Holy Roman Emperor Frederick II (Kaiser Friedrich II), who was a grandson of legendary Frederick Barbarossa, was very involved with Italy. Due to his father’s death at the age 31, the young Prince Frederick at only 2 years of age was crowned King of Sicily in 1197. In 1212 he was crowned King of the Germans and later crowned as Holy Roman Emperor in 1220. As a Hohenstaufen and grandson of Frederick Barbarossa, he pursued his dynasty’s imperial policies against the Papacy and the Italian city states. He also joined the Sixth Crusade (1228–29), conquering several areas of the Holy Land and crowned himself King of Jerusalem (reigning 1229–43).

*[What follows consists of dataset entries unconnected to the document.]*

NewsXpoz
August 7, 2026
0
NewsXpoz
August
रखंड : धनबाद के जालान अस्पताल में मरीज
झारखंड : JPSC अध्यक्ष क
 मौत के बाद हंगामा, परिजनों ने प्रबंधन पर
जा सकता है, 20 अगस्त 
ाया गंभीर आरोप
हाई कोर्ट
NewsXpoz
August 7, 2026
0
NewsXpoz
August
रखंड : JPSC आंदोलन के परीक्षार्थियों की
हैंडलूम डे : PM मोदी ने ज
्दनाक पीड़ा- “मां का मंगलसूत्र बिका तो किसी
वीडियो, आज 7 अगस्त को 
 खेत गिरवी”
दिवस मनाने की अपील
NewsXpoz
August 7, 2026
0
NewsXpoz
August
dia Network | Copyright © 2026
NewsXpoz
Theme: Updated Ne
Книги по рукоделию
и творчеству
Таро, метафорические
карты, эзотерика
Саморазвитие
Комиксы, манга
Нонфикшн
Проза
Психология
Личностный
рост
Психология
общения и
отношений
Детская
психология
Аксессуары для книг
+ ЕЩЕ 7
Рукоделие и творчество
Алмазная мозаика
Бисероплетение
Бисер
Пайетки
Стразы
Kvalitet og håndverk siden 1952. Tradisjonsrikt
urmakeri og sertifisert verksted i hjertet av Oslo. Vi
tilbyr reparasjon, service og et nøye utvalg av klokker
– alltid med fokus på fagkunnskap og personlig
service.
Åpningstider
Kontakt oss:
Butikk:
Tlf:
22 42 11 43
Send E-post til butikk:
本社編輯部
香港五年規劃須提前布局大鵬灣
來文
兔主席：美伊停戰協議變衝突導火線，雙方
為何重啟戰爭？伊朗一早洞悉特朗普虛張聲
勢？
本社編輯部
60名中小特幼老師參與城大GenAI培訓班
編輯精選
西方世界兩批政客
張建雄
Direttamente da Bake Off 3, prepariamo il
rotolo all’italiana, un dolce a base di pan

Statue Kaiser Friedrich II in Naples

Kaiser Friedrich spent little time in Germany as his main concerns lay in Southern Italy. He founded the University of Naples in 1224 to train future state officials and reigned over Germany primarily through the allocation of royal prerogatives, delegating sovereign authority to ecclesiastical and secular princes. Because he spent so much time in Italy, he wound up making significant concessions to the German nobles, which made princes virtually independent rulers within their territories. These measures increased the fragmentation and decentralized nature of the German Empire for nearly 600 years, until 1806.

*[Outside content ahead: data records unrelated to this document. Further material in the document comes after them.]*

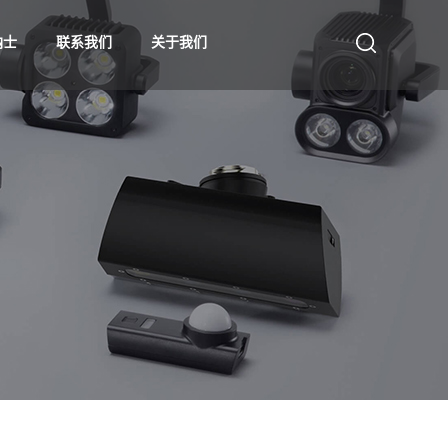
纳士
联系我们
关于我们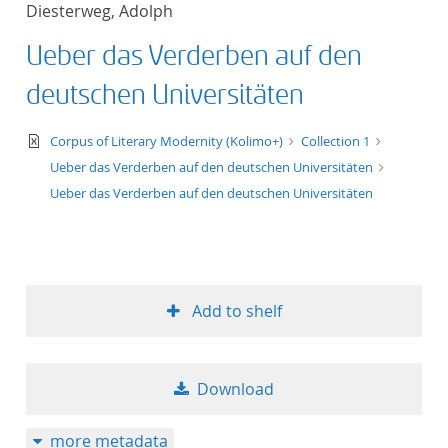
Diesterweg, Adolph
title ascending
Ueber das Verderben auf den
title descending
deutschen Universitäten
format ascending
text/xml
Corpus of Literary Modernity (Kolimo+)
Collection 1
Ueber das Verderben auf den deutschen Universitäten
format descendin
Ueber das Verderben auf den deutschen Universitäten
publication date 
publication date 
Add to shelf
10
Download
20
more metadata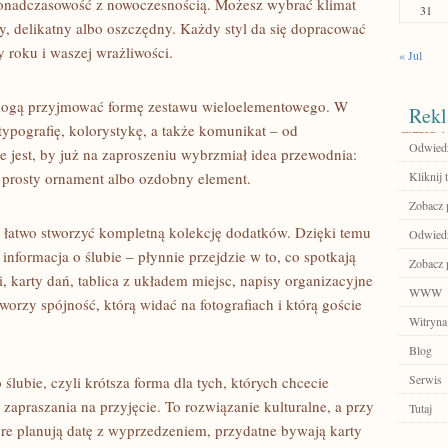
onadczasowość z nowoczesnością. Możesz wybrać klimat
31
ny, delikatny albo oszczędny. Każdy styl da się dopracować
y roku i waszej wrażliwości.
« Jul
e mogą przyjmować formę zestawu wieloelementowego. W
Rekl
typografię, kolorystykę, a także komunikat – od
Odwied
e jest, by już na zaproszeniu wybrzmiał idea przewodnia:
, prosty ornament albo ozdobny element.
Kliknij t
Zobacz p
ń łatwo stworzyć kompletną kolekcję dodatków. Dzięki temu
Odwiedź
 informacja o ślubie – płynnie przejdzie w to, co spotkają
Zobacz p
i, karty dań, tablica z układem miejsc, napisy organizacyjne
WWW
orzy spójność, którą widać na fotografiach i którą goście
Witryna
Blog
Serwis
lubie, czyli krótsza forma dla tych, których chcecie
praszania na przyjęcie. To rozwiązanie kulturalne, a przy
Tutaj
óre planują datę z wyprzedzeniem, przydatne bywają karty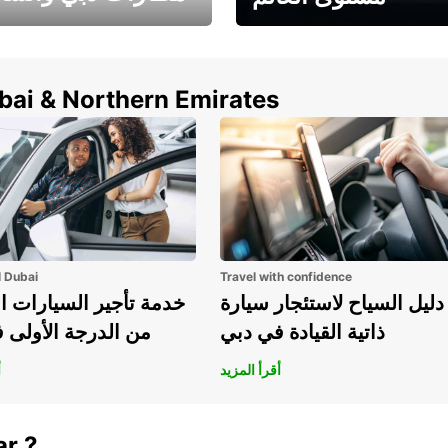
وفر حتى 15% مع Europcar
الخيار الأمثل لتأجير 
حول العالم!
في المطار ي
ubai & Northern Emirates
l Dubai
Travel with confidence
دليل السياح لاستئجار سيارة
خدمة تأجير السيارات ا
ذاتية القيادة في دبي
من الدرجة الأولى 
أقرأ المزيد
أ
ar ?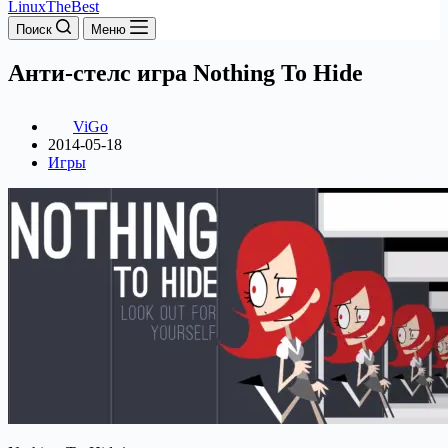
LinuxTheBest
Поиск
Меню
Анти-стелс игра Nothing To Hide
ViGo
2014-05-18
Игры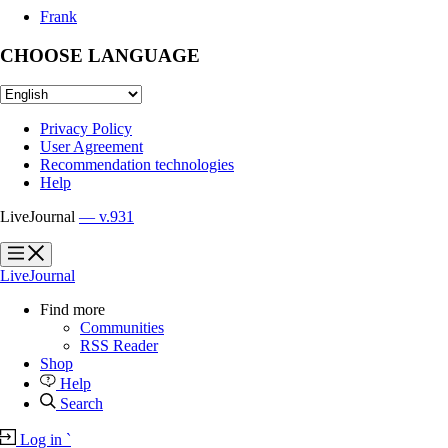
Frank
CHOOSE LANGUAGE
Privacy Policy
User Agreement
Recommendation technologies
Help
LiveJournal
— v.931
?
?
LiveJournal
Find more
Communities
RSS Reader
Shop
Help
Search
Log in
`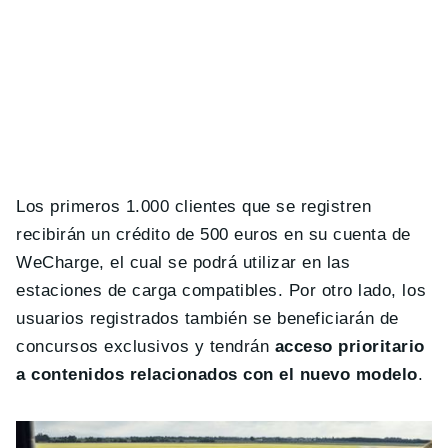
Los primeros 1.000 clientes que se registren
recibirán un crédito de 500 euros en su cuenta de
WeCharge, el cual se podrá utilizar en las
estaciones de carga compatibles. Por otro lado, los
usuarios registrados también se beneficiarán de
concursos exclusivos y tendrán
acceso prioritario
a contenidos relacionados con el nuevo modelo
.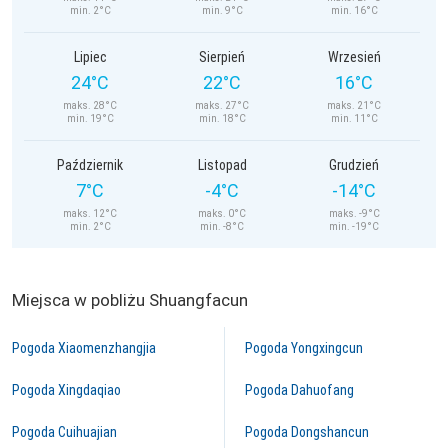
min. 2°C
min. 9°C
min. 16°C
Lipiec
Sierpień
Wrzesień
24°C
22°C
16°C
maks. 28°C
maks. 27°C
maks. 21°C
min. 19°C
min. 18°C
min. 11°C
Październik
Listopad
Grudzień
7°C
-4°C
-14°C
maks. 12°C
maks. 0°C
maks. -9°C
min. 2°C
min. -8°C
min. -19°C
Miejsca w pobliżu Shuangfacun
Pogoda Xiaomenzhangjia
Pogoda Yongxingcun
Pogoda Xingdaqiao
Pogoda Dahuofang
Pogoda Cuihuajian
Pogoda Dongshancun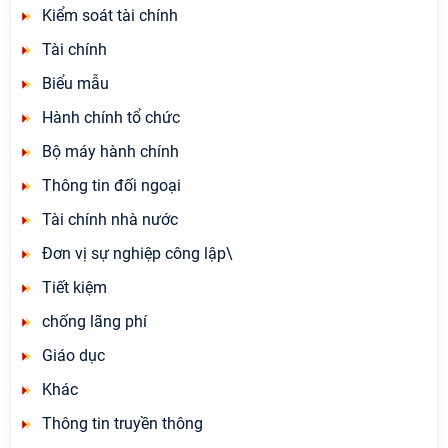
Kiểm soát tài chính
Tài chính
Biểu mẫu
Hành chính tổ chức
Bộ máy hành chính
Thông tin đối ngoại
Tài chính nhà nước
Đơn vị sự nghiệp công lập\
Tiết kiệm
chống lãng phí
Giáo dục
Khác
Thông tin truyền thông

Speaking six languages (Latin, Sicilian, German, French, Greek and Arabic), Frederick was an avid patron of science and the arts. He played a major role in promoting literature through the Sicilian School of poetry. His Sicilian royal court in Palermo, from around 1220 to his death in 1250, saw the first use of a literary form of an Italo-Romance language, Sicilian. The poetry that emanated from the school had a significant influence on literature and on what was to become the modern Italian language. In 1224 he founded the University of Naples, the world’s oldest state university… now called Università Federico II.

Although Frederick II ‘s reign led to further decentralization of Germany, one of his decisions had a delayed opposite effect…it laid the groundwork for the future centralization of Germany into the Second Reich in 1871. This very important event during Frederick’s rule was his authorizing the Teutonic Knights, who were crusading in northern Europe, to create their own government…the Monastic State of the Teutonic Order, founded in 1224. This large state existed for 300 years and governed the states along the Baltic Sea, eventually morphing into the Kingdom of Prussia in 1701…the state that re-united Germany in 1871.

After the Middle Ages in Italy, German influence declined, replaced by wars between Italian city-states that became endemic, with German involvement limited to the fact that these wars were primarily fought by armies of mercenaries known as condottieri, bands of soldiers drawn from around Europe, especially Germany and Switzerland.